Making Dumb Industrial Robots Smart Helps Them Work With Humans

Making Dumb Industrial Robots Smart Helps Them Work With Humans
An attendee uses the Samsung Pay app on a Galaxy smartphone, manufactured by Samsung Electronics Co. Ltd., to interact with SoftBank Group Corp.’s Pepper humanoid robot, on the second day of Mobile World Congress (MWC) in Barcelona, Spain. (Photographer: Chris Ratcliffe/Bloomberg)

(Bloomberg) -- Forget robotic vacuum cleaners, medical assistants or butlers, for now industrial robots represent the greatest slice of the $34 billion global robotics market.

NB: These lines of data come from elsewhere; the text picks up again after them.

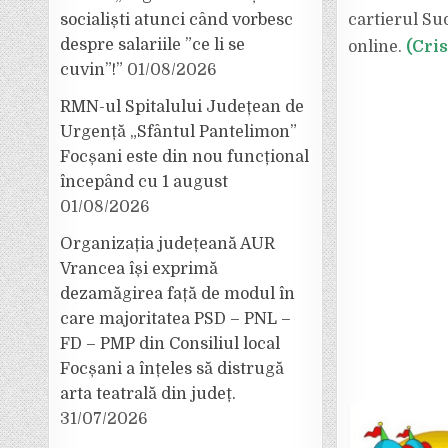
socialiști atunci când vorbesc
cartierul Sud
despre salariile ”ce li se
online.
(Cri
cuvin”!”
01/08/2026
RMN-ul Spitalului Județean de
Urgență „Sfântul Pantelimon”
Focșani este din nou funcțional
începând cu 1 august
01/08/2026
Organizația județeană AUR
Vrancea își exprimă
dezamăgirea față de modul în
care majoritatea PSD – PNL –
FD – PMP din Consiliul local
Focșani a înțeles să distrugă
arta teatrală din județ.
31/07/2026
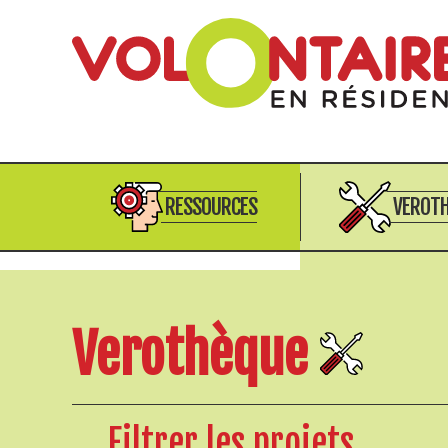
RESSOURCES
VEROT
Verothèque
Filtrer les projets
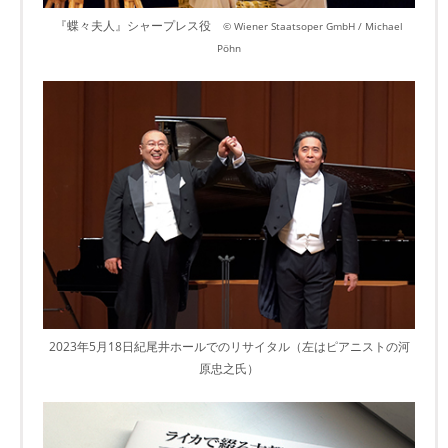
『蝶々夫人』シャープレス役
© Wiener Staatsoper GmbH / Michael
Pöhn
2023年5月18日紀尾井ホールでのリサイタル（左はピアニストの河
原忠之氏）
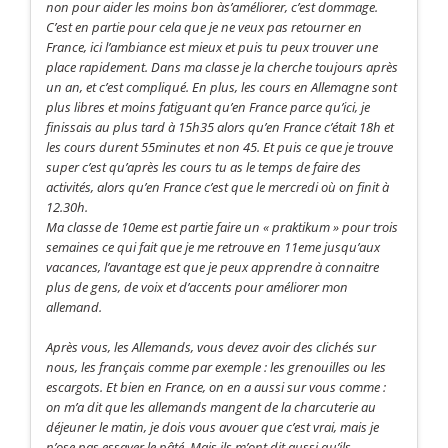
non pour aider les moins bon às’améliorer, c’est dommage.
C’est en partie pour cela que je ne veux pas retourner en
France, ici l’ambiance est mieux et puis tu peux trouver une
place rapidement. Dans ma classe je la cherche toujours après
un an, et c’est compliqué. En plus, les cours en Allemagne sont
plus libres et moins fatiguant qu’en France parce qu’ici, je
finissais au plus tard à 15h35 alors qu’en France c’était 18h et
les cours durent 55minutes et non 45. Et puis ce que je trouve
super c’est qu’après les cours tu as le temps de faire des
activités, alors qu’en France c’est que le mercredi où on finit à
12.30h.
Ma classe de 10eme est partie faire un « praktikum » pour trois
semaines ce qui fait que je me retrouve en 11eme jusqu’aux
vacances, l’avantage est que je peux apprendre à connaitre
plus de gens, de voix et d’accents pour améliorer mon
allemand.
Après vous, les Allemands, vous devez avoir des clichés sur
nous, les français comme par exemple : les grenouilles ou les
escargots. Et bien en France, on en a aussi sur vous comme :
on m’a dit que les allemands mangent de la charcuterie au
déjeuner le matin, je dois vous avouer que c’est vrai, mais je
n’ose pas essayer le pâté. Mais ils m’ont dit aussi qu’ils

The classic industrial robot is a deaf and blind arm carrying out repetitive tasks reliably without a break. That also means they must be fenced off from people working on factory production lines, in case the humans inadvertently get in the way and are harmed.

Companies such as Autodesk Inc. are developing peripheral vision systems and software that help robots not only to carry out more complex and varying tasks, but also work closer to humans. The result? Robots can work in more situations where extra precision is required.

The appeal for factory owners is clear: German robot maker Kuka AG estimates a typical robot costs about 5 euros ($5.38) an hour to operate over its life. The hourly compensation cost of U.S. manufacturing was $36.49 per employee in 2013, according to The Conference Board.

It's also an opportunity for a company like Autodesk, which makes manufacturing and design software. While $11.1 billion of industrial robots were sold in 2015, adding cameras, sensors and software to that equipment gave the sector a total value of $35 billion, the International Federation for Robotics estimates.